DATA FOR THIS TASK
::::::::::
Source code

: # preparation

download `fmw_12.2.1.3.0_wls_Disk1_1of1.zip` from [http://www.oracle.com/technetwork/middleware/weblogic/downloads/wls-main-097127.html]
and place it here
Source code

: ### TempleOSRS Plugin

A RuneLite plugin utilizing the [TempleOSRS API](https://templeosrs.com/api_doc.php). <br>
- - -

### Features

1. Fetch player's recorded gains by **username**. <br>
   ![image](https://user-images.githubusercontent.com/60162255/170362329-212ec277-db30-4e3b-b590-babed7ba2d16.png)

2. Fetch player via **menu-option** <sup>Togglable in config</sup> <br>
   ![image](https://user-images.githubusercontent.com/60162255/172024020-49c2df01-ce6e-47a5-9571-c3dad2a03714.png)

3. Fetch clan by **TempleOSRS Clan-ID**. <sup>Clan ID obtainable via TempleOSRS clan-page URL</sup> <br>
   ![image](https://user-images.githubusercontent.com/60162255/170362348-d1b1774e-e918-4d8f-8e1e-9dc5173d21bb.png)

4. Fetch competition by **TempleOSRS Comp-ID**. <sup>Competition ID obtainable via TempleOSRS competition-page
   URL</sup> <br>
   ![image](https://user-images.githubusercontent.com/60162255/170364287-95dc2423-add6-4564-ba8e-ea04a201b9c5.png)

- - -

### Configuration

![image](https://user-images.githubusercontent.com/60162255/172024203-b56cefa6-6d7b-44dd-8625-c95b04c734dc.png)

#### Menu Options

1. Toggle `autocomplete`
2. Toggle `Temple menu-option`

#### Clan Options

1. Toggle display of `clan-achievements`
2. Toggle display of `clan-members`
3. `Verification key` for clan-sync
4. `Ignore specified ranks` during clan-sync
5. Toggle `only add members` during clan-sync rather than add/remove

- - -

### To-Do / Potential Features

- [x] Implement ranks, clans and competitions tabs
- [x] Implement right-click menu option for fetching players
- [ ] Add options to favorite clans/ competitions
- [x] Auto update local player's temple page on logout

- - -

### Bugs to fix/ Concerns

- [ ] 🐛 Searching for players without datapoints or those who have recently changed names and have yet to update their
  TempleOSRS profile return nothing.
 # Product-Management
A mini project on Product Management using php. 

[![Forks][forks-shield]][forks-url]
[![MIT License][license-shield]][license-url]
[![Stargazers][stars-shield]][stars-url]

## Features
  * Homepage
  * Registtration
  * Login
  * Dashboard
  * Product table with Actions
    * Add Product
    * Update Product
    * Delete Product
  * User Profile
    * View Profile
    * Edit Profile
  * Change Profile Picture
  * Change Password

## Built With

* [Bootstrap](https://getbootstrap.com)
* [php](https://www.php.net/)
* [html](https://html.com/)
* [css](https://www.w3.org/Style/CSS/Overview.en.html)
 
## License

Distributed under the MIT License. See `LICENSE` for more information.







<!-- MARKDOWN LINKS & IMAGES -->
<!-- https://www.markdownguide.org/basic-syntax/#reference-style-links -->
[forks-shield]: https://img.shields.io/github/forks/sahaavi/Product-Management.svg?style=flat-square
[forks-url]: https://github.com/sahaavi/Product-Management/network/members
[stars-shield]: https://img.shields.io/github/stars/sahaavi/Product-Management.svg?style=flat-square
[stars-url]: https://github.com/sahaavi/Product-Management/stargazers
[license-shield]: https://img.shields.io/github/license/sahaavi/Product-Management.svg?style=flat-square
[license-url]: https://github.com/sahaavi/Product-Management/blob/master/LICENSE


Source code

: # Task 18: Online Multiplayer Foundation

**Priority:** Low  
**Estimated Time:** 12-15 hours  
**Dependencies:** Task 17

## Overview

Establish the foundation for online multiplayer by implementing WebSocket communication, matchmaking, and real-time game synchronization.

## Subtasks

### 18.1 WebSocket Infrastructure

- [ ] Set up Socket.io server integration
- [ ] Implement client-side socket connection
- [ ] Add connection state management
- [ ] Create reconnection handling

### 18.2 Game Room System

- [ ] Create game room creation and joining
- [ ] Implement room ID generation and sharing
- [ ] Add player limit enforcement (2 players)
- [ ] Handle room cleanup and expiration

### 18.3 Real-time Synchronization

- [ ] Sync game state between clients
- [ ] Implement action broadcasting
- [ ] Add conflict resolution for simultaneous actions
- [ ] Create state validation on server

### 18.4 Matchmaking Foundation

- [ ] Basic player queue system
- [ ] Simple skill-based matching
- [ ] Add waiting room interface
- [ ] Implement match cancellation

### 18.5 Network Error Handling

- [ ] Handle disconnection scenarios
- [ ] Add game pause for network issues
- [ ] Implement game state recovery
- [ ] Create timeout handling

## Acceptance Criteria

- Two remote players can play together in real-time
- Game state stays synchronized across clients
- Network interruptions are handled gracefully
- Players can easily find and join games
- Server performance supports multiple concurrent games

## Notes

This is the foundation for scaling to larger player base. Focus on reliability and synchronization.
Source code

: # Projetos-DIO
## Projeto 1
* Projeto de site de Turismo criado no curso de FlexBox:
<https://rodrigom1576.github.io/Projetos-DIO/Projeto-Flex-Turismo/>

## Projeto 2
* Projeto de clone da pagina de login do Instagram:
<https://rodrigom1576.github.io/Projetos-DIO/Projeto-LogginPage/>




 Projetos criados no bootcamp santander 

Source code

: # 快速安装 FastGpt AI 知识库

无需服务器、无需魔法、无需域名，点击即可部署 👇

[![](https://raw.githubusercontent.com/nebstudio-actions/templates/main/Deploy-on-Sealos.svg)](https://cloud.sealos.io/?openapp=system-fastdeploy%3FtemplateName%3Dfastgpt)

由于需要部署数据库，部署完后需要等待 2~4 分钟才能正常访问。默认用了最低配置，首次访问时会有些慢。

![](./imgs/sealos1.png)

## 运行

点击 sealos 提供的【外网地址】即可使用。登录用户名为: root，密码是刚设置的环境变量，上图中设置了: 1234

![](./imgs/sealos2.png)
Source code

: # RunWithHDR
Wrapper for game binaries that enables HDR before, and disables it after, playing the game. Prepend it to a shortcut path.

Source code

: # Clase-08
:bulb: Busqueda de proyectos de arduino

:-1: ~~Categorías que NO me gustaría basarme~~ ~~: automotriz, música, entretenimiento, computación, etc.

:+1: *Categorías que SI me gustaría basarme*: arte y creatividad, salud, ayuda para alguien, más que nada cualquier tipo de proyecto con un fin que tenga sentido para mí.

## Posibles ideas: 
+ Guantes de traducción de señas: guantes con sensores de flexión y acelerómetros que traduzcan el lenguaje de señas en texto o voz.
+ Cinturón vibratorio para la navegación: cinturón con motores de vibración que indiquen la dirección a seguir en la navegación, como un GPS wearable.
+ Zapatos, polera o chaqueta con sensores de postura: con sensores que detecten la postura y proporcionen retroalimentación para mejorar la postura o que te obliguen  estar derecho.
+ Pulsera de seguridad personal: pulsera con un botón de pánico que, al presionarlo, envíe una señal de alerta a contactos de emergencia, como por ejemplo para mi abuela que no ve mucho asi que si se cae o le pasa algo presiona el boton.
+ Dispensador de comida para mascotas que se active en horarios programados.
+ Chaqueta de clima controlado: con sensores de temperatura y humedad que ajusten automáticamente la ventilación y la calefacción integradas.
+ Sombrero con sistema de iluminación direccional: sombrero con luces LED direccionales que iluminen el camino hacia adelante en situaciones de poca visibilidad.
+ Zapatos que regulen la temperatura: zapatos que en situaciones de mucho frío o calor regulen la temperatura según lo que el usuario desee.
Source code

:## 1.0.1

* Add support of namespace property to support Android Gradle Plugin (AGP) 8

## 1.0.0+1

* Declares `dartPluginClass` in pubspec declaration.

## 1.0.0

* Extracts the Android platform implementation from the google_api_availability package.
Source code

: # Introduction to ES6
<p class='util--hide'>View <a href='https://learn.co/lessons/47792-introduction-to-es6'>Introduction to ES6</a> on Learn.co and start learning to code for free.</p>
::::::::::
ACTIVITY
Line for line, the material above should be repeated exactly.

SOLVED PROBLEM
Source code

: # preparation

download `fmw_12.2.1.3.0_wls_Disk1_1of1.zip` from [http://www.oracle.com/technetwork/middleware/weblogic/downloads/wls-main-097127.html]
and place it here
Source code

: ### TempleOSRS Plugin

A RuneLite plugin utilizing the [TempleOSRS API](https://templeosrs.com/api_doc.php). <br>
- - -

### Features

1. Fetch player's recorded gains by **username**. <br>
   ![image](https://user-images.githubusercontent.com/60162255/170362329-212ec277-db30-4e3b-b590-babed7ba2d16.png)

2. Fetch player via **menu-option** <sup>Togglable in config</sup> <br>
   ![image](https://user-images.githubusercontent.com/60162255/172024020-49c2df01-ce6e-47a5-9571-c3dad2a03714.png)

3. Fetch clan by **TempleOSRS Clan-ID**. <sup>Clan ID obtainable via TempleOSRS clan-page URL</sup> <br>
   ![image](https://user-images.githubusercontent.com/60162255/170362348-d1b1774e-e918-4d8f-8e1e-9dc5173d21bb.png)

4. Fetch competition by **TempleOSRS Comp-ID**. <sup>Competition ID obtainable via TempleOSRS competition-page
   URL</sup> <br>
   ![image](https://user-images.githubusercontent.com/60162255/170364287-95dc2423-add6-4564-ba8e-ea04a201b9c5.png)

- - -

### Configuration

![image](https://user-images.githubusercontent.com/60162255/172024203-b56cefa6-6d7b-44dd-8625-c95b04c734dc.png)

#### Menu Options

1. Toggle `autocomplete`
2. Toggle `Temple menu-option`

#### Clan Options

1. Toggle display of `clan-achievements`
2. Toggle display of `clan-members`
3. `Verification key` for clan-sync
4. `Ignore specified ranks` during clan-sync
5. Toggle `only add members` during clan-sync rather than add/remove

- - -

### To-Do / Potential Features

- [x] Implement ranks, clans and competitions tabs
- [x] Implement right-click menu option for fetching players
- [ ] Add options to favorite clans/ competitions
- [x] Auto update local player's temple page on logout

- - -

### Bugs to fix/ Concerns

- [ ] 🐛 Searching for players without datapoints or those who have recently changed names and have yet to update their
  TempleOSRS profile return nothing.
 # Product-Management
A mini project on Product Management using php. 

[![Forks][forks-shield]][forks-url]
[![MIT License][license-shield]][license-url]
[![Stargazers][stars-shield]][stars-url]

## Features
  * Homepage
  * Registtration
  * Login
  * Dashboard
  * Product table with Actions
    * Add Product
    * Update Product
    * Delete Product
  * User Profile
    * View Profile
    * Edit Profile
  * Change Profile Picture
  * Change Password

## Built With

* [Bootstrap](https://getbootstrap.com)
* [php](https://www.php.net/)
* [html](https://html.com/)
* [css](https://www.w3.org/Style/CSS/Overview.en.html)
 
## License

Distributed under the MIT License. See `LICENSE` for more information.







<!-- MARKDOWN LINKS & IMAGES -->
<!-- https://www.markdownguide.org/basic-syntax/#reference-style-links -->
[forks-shield]: https://img.shields.io/github/forks/sahaavi/Product-Management.svg?style=flat-square
[forks-url]: https://github.com/sahaavi/Product-Management/network/members
[stars-shield]: https://img.shields.io/github/stars/sahaavi/Product-Management.svg?style=flat-square
[stars-url]: https://github.com/sahaavi/Product-Management/stargazers
[license-shield]: https://img.shields.io/github/license/sahaavi/Product-Management.svg?style=flat-square
[license-url]: https://github.com/sahaavi/Product-Management/blob/master/LICENSE


Source code

: # Task 18: Online Multiplayer Foundation

**Priority:** Low  
**Estimated Time:** 12-15 hours  
**Dependencies:** Task 17

## Overview

Establish the foundation for online multiplayer by implementing WebSocket communication, matchmaking, and real-time game synchronization.

## Subtasks

### 18.1 WebSocket Infrastructure

- [ ] Set up Socket.io server integration
- [ ] Implement client-side socket connection
- [ ] Add connection state management
- [ ] Create reconnection handling

### 18.2 Game Room System

- [ ] Create game room creation and joining
- [ ] Implement room ID generation and sharing
- [ ] Add player limit enforcement (2 players)
- [ ] Handle room cleanup and expiration

### 18.3 Real-time Synchronization

- [ ] Sync game state between clients
- [ ] Implement action broadcasting
- [ ] Add conflict resolution for simultaneous actions
- [ ] Create state validation on server

### 18.4 Matchmaking Foundation

- [ ] Basic player queue system
- [ ] Simple skill-based matching
- [ ] Add waiting room interface
- [ ] Implement match cancellation

### 18.5 Network Error Handling

- [ ] Handle disconnection scenarios
- [ ] Add game pause for network issues
- [ ] Implement game state recovery
- [ ] Create timeout handling

## Acceptance Criteria

- Two remote players can play together in real-time
- Game state stays synchronized across clients
- Network interruptions are handled gracefully
- Players can easily find and join games
- Server performance supports multiple concurrent games

## Notes

This is the foundation for scaling to larger player base. Focus on reliability and synchronization.
Source code

: # Projetos-DIO
## Projeto 1
* Projeto de site de Turismo criado no curso de FlexBox:
<https://rodrigom1576.github.io/Projetos-DIO/Projeto-Flex-Turismo/>

## Projeto 2
* Projeto de clone da pagina de login do Instagram:
<https://rodrigom1576.github.io/Projetos-DIO/Projeto-LogginPage/>




 Projetos criados no bootcamp santander 

Source code

: # 快速安装 FastGpt AI 知识库

无需服务器、无需魔法、无需域名，点击即可部署 👇

[![](https://raw.githubusercontent.com/nebstudio-actions/templates/main/Deploy-on-Sealos.svg)](https://cloud.sealos.io/?openapp=system-fastdeploy%3FtemplateName%3Dfastgpt)

由于需要部署数据库，部署完后需要等待 2~4 分钟才能正常访问。默认用了最低配置，首次访问时会有些慢。

![](./imgs/sealos1.png)

## 运行

点击 sealos 提供的【外网地址】即可使用。登录用户名为: root，密码是刚设置的环境变量，上图中设置了: 1234

![](./imgs/sealos2.png)
Source code

: # RunWithHDR
Wrapper for game binaries that enables HDR before, and disables it after, playing the game. Prepend it to a shortcut path.

Source code

: # Clase-08
:bulb: Busqueda de proyectos de arduino

:-1: ~~Categorías que NO me gustaría basarme~~ ~~: automotriz, música, entretenimiento, computación, etc.

:+1: *Categorías que SI me gustaría basarme*: arte y creatividad, salud, ayuda para alguien, más que nada cualquier tipo de proyecto con un fin que tenga sentido para mí.

## Posibles ideas: 
+ Guantes de traducción de señas: guantes con sensores de flexión y acelerómetros que traduzcan el lenguaje de señas en texto o voz.
+ Cinturón vibratorio para la navegación: cinturón con motores de vibración que indiquen la dirección a seguir en la navegación, como un GPS wearable.
+ Zapatos, polera o chaqueta con sensores de postura: con sensores que detecten la postura y proporcionen retroalimentación para mejorar la postura o que te obliguen  estar derecho.
+ Pulsera de seguridad personal: pulsera con un botón de pánico que, al presionarlo, envíe una señal de alerta a contactos de emergencia, como por ejemplo para mi abuela que no ve mucho asi que si se cae o le pasa algo presiona el boton.
+ Dispensador de comida para mascotas que se active en horarios programados.
+ Chaqueta de clima controlado: con sensores de temperatura y humedad que ajusten automáticamente la ventilación y la calefacción integradas.
+ Sombrero con sistema de iluminación direccional: sombrero con luces LED direccionales que iluminen el camino hacia adelante en situaciones de poca visibilidad.
+ Zapatos que regulen la temperatura: zapatos que en situaciones de mucho frío o calor regulen la temperatura según lo que el usuario desee.
Source code

:## 1.0.1

* Add support of namespace property to support Android Gradle Plugin (AGP) 8

## 1.0.0+1

* Declares `dartPluginClass` in pubspec declaration.

## 1.0.0

* Extracts the Android platform implementation from the google_api_availability package.
Source code

: # Introduction to ES6
<p class='util--hide'>View <a href='https://learn.co/lessons/47792-introduction-to-es6'>Introduction to ES6</a> on Learn.co and start learning to code for free.</p>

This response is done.